**INSTRUCTIONS**
A. According to the report on a possible third North Korean nuclear test, why have the U.S. and North Korea held two rounds of high-level talks this year? Answer in one to three sentences.
B. Reproduce the portion of the report on a possible third North Korean nuclear test from "The North previously" up to and including "produced no breakthrough.".
C. Carry on the report on a possible third North Korean nuclear test from the point at which it stops.

The former top U.S. official on North Korea policy on Thursday didn't rule out the possibility that Pyongyang could conduct its third nuclear test.
In an interview with Kyodo News Agency, Stephen Bosworth, who resigned as the U.S. point man on North Korea last month, said it was "very difficult" to predict North Korea's next steps.
On the potential of a third nuclear test by the North, Bosworth was quoted as saying, "I hope not, but it's possible."
The North previously carried out nuclear tests in 2006 and 2009, drawing international condemnation and sanctions.
This year, the U.S. and North Korea have held two rounds of high-level talks as part of ongoing international attempts to resume the six-party talks aimed at ending North Korea's nuclear ambitions, but they've produced no breakthrough.

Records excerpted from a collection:
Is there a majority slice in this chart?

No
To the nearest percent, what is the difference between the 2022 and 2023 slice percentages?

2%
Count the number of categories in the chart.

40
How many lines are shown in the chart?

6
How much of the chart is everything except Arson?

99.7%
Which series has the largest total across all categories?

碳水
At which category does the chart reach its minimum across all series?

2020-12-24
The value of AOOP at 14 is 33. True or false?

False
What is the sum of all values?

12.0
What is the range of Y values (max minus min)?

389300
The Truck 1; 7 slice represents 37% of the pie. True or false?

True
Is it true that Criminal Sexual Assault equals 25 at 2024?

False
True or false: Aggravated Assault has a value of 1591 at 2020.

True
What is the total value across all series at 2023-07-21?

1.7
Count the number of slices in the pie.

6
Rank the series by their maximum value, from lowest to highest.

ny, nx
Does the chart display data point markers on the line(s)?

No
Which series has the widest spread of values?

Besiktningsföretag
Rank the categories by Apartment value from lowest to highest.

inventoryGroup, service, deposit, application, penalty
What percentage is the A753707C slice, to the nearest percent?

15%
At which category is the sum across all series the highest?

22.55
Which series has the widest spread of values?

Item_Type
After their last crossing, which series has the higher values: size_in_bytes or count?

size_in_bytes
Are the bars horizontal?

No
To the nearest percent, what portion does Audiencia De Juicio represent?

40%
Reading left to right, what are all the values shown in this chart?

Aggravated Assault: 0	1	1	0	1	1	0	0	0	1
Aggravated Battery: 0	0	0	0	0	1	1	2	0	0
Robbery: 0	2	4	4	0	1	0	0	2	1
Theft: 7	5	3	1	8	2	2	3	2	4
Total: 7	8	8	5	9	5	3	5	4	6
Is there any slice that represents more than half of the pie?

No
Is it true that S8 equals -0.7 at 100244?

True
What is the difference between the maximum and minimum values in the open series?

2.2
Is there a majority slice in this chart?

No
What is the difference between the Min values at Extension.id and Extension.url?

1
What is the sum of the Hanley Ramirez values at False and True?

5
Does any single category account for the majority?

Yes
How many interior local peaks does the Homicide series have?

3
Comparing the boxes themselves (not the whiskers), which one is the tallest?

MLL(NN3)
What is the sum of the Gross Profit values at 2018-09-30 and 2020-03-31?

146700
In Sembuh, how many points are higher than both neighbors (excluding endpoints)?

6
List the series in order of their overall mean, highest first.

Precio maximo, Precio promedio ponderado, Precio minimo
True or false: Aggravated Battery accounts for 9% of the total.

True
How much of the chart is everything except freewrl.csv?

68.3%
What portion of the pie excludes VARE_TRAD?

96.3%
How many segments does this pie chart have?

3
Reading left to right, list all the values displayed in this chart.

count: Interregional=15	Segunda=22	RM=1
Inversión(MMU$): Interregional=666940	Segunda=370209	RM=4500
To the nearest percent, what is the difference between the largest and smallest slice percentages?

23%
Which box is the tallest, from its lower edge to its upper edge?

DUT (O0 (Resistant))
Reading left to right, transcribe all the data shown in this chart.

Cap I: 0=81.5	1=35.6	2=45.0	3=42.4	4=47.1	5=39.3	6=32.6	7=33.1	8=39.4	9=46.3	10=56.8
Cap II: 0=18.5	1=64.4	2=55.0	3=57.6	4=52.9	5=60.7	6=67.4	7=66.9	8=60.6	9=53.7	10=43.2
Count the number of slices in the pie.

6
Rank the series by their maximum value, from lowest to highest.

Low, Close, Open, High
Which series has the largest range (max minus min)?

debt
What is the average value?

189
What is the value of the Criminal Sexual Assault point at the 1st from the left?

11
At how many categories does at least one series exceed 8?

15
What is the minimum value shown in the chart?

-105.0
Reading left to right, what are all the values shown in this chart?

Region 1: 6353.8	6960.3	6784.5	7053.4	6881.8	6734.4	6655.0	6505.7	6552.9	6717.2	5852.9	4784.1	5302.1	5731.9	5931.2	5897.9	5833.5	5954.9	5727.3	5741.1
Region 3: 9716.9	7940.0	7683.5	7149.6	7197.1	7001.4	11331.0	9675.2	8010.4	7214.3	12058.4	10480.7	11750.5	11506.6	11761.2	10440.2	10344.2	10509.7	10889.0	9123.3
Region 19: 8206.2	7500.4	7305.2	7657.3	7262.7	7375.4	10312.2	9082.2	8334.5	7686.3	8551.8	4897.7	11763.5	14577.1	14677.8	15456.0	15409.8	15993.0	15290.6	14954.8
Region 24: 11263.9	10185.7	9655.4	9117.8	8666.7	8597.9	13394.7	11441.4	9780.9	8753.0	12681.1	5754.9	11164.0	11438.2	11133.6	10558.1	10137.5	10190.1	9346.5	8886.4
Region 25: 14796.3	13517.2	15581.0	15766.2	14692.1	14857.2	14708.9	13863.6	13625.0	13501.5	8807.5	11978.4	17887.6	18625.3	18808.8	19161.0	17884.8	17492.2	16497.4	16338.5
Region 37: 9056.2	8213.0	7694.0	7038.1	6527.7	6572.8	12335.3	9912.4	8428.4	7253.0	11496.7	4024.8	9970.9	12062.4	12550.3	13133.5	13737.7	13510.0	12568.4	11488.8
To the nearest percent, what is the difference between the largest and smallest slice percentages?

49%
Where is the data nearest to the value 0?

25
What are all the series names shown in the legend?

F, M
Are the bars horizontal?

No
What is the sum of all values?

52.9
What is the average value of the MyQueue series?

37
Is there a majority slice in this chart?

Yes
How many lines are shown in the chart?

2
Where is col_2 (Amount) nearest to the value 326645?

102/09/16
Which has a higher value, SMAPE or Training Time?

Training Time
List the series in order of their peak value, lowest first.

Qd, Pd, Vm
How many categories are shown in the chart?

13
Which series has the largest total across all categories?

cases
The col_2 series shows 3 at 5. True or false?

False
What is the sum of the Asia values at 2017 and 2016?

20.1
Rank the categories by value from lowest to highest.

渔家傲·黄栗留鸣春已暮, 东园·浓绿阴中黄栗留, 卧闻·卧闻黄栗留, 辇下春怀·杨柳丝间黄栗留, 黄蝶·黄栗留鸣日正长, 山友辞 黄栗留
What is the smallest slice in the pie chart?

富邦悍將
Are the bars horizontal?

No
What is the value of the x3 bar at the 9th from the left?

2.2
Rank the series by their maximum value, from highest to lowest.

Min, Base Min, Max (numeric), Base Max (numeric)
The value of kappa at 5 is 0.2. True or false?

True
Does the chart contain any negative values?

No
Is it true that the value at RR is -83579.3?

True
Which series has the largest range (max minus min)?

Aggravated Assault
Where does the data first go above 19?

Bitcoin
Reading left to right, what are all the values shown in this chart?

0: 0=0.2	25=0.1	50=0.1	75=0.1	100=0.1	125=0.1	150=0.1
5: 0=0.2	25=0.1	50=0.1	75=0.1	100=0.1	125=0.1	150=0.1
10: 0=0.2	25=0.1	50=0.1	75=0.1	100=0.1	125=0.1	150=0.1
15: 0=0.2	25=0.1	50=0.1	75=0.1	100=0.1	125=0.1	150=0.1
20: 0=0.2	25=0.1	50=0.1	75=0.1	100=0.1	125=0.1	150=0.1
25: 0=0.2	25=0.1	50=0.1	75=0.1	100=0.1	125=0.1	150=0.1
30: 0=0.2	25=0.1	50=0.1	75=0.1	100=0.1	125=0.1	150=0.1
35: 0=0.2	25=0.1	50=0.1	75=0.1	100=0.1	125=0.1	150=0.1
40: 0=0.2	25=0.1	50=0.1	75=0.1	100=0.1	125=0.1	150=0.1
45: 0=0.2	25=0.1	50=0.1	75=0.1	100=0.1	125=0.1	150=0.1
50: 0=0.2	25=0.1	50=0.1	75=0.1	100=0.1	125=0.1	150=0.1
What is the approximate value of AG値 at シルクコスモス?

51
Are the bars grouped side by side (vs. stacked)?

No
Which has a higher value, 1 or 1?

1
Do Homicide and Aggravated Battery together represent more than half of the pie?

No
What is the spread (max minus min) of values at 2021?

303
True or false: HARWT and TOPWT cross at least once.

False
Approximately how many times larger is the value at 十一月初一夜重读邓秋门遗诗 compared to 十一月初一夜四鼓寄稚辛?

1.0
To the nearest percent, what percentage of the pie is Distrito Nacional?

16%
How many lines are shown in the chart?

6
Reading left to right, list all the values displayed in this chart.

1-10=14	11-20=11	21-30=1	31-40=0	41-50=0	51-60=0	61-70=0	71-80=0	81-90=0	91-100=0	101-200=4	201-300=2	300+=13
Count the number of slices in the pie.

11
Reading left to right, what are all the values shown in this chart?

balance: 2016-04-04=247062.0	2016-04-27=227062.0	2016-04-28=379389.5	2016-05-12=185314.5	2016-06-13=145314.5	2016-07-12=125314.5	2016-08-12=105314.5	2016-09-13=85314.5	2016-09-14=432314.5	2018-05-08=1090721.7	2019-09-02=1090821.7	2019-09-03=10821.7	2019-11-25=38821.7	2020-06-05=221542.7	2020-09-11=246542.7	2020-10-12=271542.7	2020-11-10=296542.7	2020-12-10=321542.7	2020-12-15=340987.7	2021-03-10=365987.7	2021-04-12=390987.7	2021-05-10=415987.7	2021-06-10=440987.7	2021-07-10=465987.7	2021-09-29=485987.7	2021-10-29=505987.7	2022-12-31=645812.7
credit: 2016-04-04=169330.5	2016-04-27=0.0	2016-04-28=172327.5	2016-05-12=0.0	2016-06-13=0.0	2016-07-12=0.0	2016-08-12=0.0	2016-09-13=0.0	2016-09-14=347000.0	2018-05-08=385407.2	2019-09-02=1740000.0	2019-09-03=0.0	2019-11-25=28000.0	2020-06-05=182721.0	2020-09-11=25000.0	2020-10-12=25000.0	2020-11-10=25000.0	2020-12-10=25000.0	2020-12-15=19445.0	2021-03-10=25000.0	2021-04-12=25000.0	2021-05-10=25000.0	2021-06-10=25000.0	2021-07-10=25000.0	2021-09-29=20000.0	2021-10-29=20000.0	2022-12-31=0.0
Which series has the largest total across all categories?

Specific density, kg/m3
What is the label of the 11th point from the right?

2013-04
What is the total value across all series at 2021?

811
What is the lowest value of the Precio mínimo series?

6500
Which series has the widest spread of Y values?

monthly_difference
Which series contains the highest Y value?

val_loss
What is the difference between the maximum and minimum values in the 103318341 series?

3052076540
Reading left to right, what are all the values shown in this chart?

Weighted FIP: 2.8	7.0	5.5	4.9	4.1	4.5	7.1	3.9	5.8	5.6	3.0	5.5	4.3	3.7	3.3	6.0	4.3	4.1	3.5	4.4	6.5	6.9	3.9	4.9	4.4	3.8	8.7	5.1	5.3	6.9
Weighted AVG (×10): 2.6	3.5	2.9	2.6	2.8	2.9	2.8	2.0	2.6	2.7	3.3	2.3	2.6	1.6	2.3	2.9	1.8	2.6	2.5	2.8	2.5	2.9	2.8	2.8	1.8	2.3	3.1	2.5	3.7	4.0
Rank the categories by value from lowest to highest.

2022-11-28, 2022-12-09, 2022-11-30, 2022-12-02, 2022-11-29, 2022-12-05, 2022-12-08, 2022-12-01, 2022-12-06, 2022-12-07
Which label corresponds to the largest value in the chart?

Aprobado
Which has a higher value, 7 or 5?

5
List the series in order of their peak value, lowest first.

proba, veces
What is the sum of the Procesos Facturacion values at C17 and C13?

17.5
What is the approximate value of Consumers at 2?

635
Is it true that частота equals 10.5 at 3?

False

**ANSWERS TO THE TASKS**
A. The two rounds of talks are part of ongoing international efforts to resume the six-party talks, which aim to end North Korea's nuclear ambitions.

B.
The North previously carried out nuclear tests in 2006 and 2009, drawing international condemnation and sanctions.
This year, the U.S. and North Korea have held two rounds of high-level talks as part of ongoing international attempts to resume the six-party talks aimed at ending North Korea's nuclear ambitions, but they've produced no breakthrough.

C.
The six-party forum, which involves the two Koreas, the U.S., Russia, China and Japan, has been stalled for nearly three years.
Bosworth told Kyodo that maintaining dialogue with North Korea is in the interest of both Washington and Pyongyang, saying, "I think North Korea is much more, potentially much more, dangerous when no one is talking to them than when they are having connections with the outside world."
Seoul and Washington demand Pyongyang take concrete steps toward denuclearization, including a monitored shutdown of its uranium enrichment plant, before the six-party talks resume.